5 tips for successful performance evaluations
By D. Albert Brannen
Performance evaluation programs can be immensely beneficial to employers. They can help management improve employee performance and adjust staff expectations. However, if done improperly, performance evaluations can create more legal liability than they help to avoid. This article lists five critical tips for making sure your performance evaluation system is on the right track.
Tip 1: Use a simple form tailored to your business
The form you use should be easy for managers and employees to understand. It must be simple and tailored to the jobs being reviewed. Don’t use an off-the-shelf form or one that is too complicated for the situation. Having the right form is the foundation of the entire evaluation process.
Tip 2: Be truthful — Don’t sugarcoat things
As with other employer communications, honesty is absolutely essential to the evaluation process. Fairness and objectivity are also important companions to honesty. Managers cannot sugarcoat evaluations and hope that underperforming employees will improve on their own.
Managers who are not honest do a serious disservice to their employer. Employees need to know where they fall short and how they need to improve — before their jobs are at risk. Evaluations that appear to be at odds with an employee’s “true” performance can be a real problem in litigation, too.
Tip 3: Cite critical incidents
One of the key reasons for performance evaluations is to rehabilitate and salvage underperformers before separation from employment becomes a possibility. The best way to help employees learn and understand what is expected is to cite specific incidents of good or unsatisfactory performance. Reference to specific words or actions can show an employee what type of workplace behavior is desired or discouraged.

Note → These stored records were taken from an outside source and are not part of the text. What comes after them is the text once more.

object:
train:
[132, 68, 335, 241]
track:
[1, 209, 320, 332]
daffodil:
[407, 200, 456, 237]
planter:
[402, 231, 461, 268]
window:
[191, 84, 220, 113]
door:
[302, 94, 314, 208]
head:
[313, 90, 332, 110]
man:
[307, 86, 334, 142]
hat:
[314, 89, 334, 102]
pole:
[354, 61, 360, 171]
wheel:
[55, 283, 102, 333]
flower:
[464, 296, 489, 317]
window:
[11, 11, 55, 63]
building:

Using specifics or critical incidents is certainly preferred to using subjective, vague or conclusory descriptions that the employee may dispute or not understand. Plus, reference to specific incidents can be helpful in litigation to show examples of why a particular employee was subsequently terminated, not promoted or denied other opportunities.
Tip 4: Be consistent
Inconsistent application of evaluation standards can adversely affect morale or employee involvement, indicate favoritism or undermine respect for managers, the evaluation process and even the employer’s reputation. Moreover, inconsistencies can give rise to legal claims for discrimination if they are perceived to or actually run parallel to racial, ethnic, sexual or other legally protected categories.

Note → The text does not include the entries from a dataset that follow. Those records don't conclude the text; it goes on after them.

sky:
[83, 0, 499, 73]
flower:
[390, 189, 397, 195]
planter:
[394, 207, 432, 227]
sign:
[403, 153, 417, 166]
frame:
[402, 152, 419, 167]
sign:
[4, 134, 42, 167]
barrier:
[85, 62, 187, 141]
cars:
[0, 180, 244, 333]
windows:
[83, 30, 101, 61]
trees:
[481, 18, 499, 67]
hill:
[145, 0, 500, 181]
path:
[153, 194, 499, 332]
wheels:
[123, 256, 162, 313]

Tip 5: Have a central authority review every evaluation
As a safeguard in the evaluation process, employers should assign one person to review all performance evaluations. Having one central reviewer will help to avoid unwanted trends or patterns such as subjectivity, differences or inconsistencies among reviewers, positive or negative leanings, central tendency shifts, stereotyping, biases, undue negativity of comments, or grading based on halos or first impressions.
Having a single person review evaluations can go a long way toward protecting the employer from these and other kinds of mistakes that can come back to haunt the employer in court.

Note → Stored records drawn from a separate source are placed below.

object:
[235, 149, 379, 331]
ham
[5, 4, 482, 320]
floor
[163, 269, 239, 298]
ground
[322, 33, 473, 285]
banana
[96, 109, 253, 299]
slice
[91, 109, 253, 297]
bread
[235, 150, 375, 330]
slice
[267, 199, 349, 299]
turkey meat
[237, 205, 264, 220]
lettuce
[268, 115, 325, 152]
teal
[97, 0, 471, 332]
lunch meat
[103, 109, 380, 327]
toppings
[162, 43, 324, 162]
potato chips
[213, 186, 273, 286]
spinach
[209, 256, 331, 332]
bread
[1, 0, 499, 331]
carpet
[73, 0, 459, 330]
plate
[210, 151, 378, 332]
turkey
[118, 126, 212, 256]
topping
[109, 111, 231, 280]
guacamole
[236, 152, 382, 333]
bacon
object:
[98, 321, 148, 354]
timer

This article lists some of the most critical elements of a successful performance evaluation program. Obviously, other elements are important as well. For example, other tips may be to train your managers, don’t discriminate, adapt your program to your business and do evaluations when you say you will do them.
The bottom line is that there is no substitute for an effective performance evaluation program and employers would be well advised to make sure these critical elements are present.